§ **Data**
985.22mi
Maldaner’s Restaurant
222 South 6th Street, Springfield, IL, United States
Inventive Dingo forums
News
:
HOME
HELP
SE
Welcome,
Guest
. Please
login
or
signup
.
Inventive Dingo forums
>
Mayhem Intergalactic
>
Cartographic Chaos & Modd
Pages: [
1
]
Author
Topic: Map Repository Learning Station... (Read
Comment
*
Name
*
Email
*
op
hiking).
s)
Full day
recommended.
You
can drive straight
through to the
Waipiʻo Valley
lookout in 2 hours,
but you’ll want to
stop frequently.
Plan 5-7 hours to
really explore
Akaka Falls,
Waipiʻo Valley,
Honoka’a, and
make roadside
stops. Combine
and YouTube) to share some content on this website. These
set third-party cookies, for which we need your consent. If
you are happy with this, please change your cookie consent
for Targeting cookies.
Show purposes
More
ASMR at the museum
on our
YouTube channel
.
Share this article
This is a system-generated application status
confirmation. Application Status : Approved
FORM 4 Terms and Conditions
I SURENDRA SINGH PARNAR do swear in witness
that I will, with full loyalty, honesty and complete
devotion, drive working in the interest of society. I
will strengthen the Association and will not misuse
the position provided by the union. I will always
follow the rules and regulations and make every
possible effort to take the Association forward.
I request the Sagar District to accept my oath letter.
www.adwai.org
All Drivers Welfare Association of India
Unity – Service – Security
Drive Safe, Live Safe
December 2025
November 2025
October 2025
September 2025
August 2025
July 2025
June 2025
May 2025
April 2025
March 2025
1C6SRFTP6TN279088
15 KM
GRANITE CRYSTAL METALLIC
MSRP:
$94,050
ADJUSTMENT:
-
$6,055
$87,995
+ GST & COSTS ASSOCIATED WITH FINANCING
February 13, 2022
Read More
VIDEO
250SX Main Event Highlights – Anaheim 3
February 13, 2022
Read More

§ **Exercise directions**
Write out only those lines that fall between the one containing "August 2025" and the end of the entries, the first and last included, exactly as they read.

§ **Written answer**
August 2025
July 2025
June 2025
May 2025
April 2025
March 2025
1C6SRFTP6TN279088
15 KM
GRANITE CRYSTAL METALLIC
MSRP:
$94,050
ADJUSTMENT:
-
$6,055
$87,995
+ GST & COSTS ASSOCIATED WITH FINANCING
February 13, 2022
Read More
VIDEO
250SX Main Event Highlights – Anaheim 3
February 13, 2022
Read More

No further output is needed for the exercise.